After Hamas’ vicious and bloody terrorist attack on October 7 last year, three things seemed inevitable. First, it seemed likely that Israeli society would react as most societies have when faced with terrorist brutality: By lashing out unthinkingly. Second, that public and political support for Israel, particularly in the West, would be solidified. And third, that West Asia’s moves towards stability and regional integration for a decade would be decisively upturned.
Of these three, only about one and a half have played out as expected.
On the first: Israeli society, already far more radicalised than it was a few decades ago during the First and Second Intifadas, has largely supported a military response that has been overwhelming, brutal, open-ended and pointless.

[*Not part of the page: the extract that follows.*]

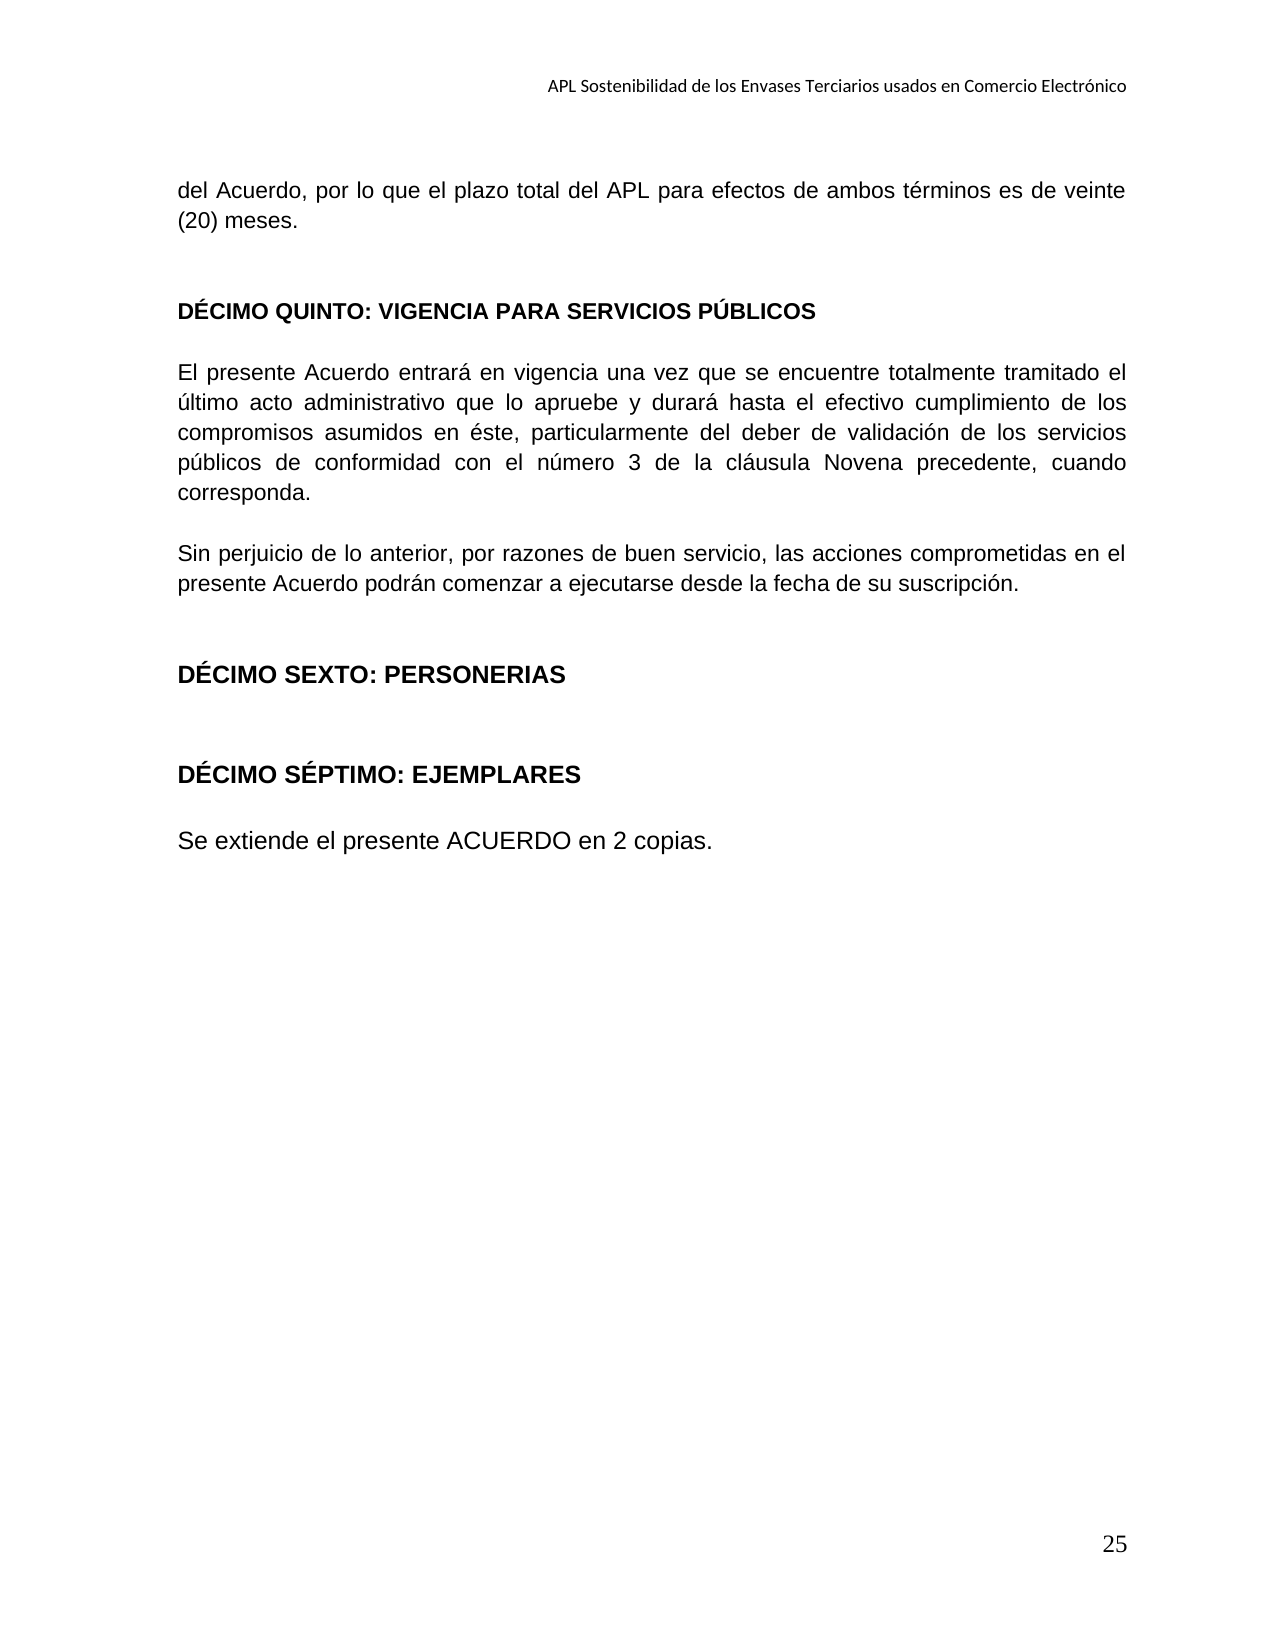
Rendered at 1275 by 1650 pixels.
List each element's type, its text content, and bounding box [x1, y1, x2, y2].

The media there rarely reports on the human effects of the war on Gaza; and its leadership seems unwilling to engage with basic questions of how Hamas could actually be destroyed without destroying all of Gaza, and of what might happen in terms of Palestinian self-governance the day after Hamas is destroyed.
The important fact to be reckoned with here is that while Israel’s unpopular Prime Minister Benjamin Netanyahu might be fighting this war to the end in order to prolong his time in office, it is not Mr Netanyahu’s war alone. It is hard to claim that Israeli politicians other than Mr Netanyahu are thinking hard about alternative solutions, different endgames, or a less brutal way of winning the war.
Thus any move towards peace and a return to stability will have to be imposed on Israel by its friends and allies. And so we come to the second point: On public and political support for Israel in Europe and the United States. It seems unshakable — but is it?
In fact, it feels brittle. Had almost any other Democratic President been in power, the response from the US in particular would likely have been very different. But Joe Biden, even as a legislator, was distinguished in the tanks of a broadly pro-Israeli US Senate by being its most fervent defender. The last time a US President attempted to actually pressurise Tel Aviv was over 30 years ago, when George H W Bush threatened to pull US guarantees of Israeli loans unless settlement activity stopped. Mr Biden led the charge against Bush on that issue, and his mind does not appear to have changed much since then.
But many in the rest of the US, including many younger Americans of Jewish origin, think differently from then. The protests on US campuses that have transfixed the world over the past two weeks are a sign of a changing consensus. The most recent poll suggests four in ten Americans think that the US is doing “too much” to support Israel in its war.
In Europe, meanwhile, President Emmanuel Macron has warned Israel not to kill “women and babies”, that transferring the Gazan population would be “a war crime”, that there is no need to “flatten Gaza”, and even said that France might recognise a Palestinian state. The nature of Israeli bombing itself has served to weaken its base of support in the West.
What of the broader destabilisation of West Asia, however? The current White House clearly prioritised limiting this war to Gaza. They no doubt feared Iran-backed militants in Lebanon would also enter the lists against Israel, which would then widen the war to include Iran, thereby sparking a broader conflagration. Restraint on the part of both Hezbollah in Lebanon and the Iranian leadership has prevented this, even after an Israeli air strike on an Iranian embassy that killed 16. The slide to broader war seems to have been arrested. Arab states have disallowed vast protests against the bombing, mindful that protests against Israel might also spill over into protests against their attempts to normalise relations with Israel. From the Indian point of view, the unlikelihood of a broader war that would spike up energy prices and collapse our economy is obviously welcome.
Yet the fact is also that the process of reintegrating West Asia, which Indian officials determined in the past few years would be immensely helpful to this country’s economy and its trade, has been halted because of the unrelenting assault on Gaza.
In the end, what emerges is a clear picture: Israel’s neighbours, friends and foes are holding back. The country itself has lost itself in a rabbit hole of vengeance and loss. We in the rest of Asia can only hope the process of realignment in the West concludes swiftly, and a new consensus emerges that is willing to push Tel Aviv towards a more permanent peace.